Set down the lines of the data exactly, starting at the first and stopping after the line containing "(344, 154) = (470, 133): blue".

[Object correspondence data]
BEGIN
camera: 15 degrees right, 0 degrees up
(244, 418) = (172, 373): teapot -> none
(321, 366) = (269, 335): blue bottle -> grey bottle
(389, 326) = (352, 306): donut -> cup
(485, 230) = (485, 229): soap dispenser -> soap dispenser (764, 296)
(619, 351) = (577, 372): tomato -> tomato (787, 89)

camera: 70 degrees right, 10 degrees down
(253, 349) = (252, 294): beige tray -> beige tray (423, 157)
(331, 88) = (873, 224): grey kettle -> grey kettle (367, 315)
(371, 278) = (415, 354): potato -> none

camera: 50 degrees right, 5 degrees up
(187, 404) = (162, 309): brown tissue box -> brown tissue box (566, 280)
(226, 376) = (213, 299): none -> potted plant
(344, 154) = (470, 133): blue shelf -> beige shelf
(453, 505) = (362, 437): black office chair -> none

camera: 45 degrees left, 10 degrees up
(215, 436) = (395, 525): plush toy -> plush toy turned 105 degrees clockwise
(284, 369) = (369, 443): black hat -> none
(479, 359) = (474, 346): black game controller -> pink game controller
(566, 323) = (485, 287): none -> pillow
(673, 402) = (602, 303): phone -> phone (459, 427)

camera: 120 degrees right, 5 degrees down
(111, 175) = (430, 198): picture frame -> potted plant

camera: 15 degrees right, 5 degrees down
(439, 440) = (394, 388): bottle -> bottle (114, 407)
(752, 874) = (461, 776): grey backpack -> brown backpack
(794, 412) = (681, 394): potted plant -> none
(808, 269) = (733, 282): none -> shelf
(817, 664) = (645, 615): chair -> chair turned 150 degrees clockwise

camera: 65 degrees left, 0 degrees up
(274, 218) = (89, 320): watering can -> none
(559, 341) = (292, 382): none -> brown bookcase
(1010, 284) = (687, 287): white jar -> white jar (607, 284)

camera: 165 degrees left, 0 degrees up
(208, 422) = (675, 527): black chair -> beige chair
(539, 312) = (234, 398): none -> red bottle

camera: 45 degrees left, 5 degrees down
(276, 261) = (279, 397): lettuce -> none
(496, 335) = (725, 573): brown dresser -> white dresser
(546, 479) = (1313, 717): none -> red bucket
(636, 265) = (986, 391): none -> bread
END
▶ Solution to this problem:
camera: 15 degrees right, 0 degrees up
(244, 418) = (172, 373): teapot -> none
(321, 366) = (269, 335): blue bottle -> grey bottle
(389, 326) = (352, 306): donut -> cup
(485, 230) = (485, 229): soap dispenser -> soap dispenser (764, 296)
(619, 351) = (577, 372): tomato -> tomato (787, 89)

camera: 70 degrees right, 10 degrees down
(253, 349) = (252, 294): beige tray -> beige tray (423, 157)
(331, 88) = (873, 224): grey kettle -> grey kettle (367, 315)
(371, 278) = (415, 354): potato -> none

camera: 50 degrees right, 5 degrees up
(187, 404) = (162, 309): brown tissue box -> brown tissue box (566, 280)
(226, 376) = (213, 299): none -> potted plant
(344, 154) = (470, 133): blue shelf -> beige shelf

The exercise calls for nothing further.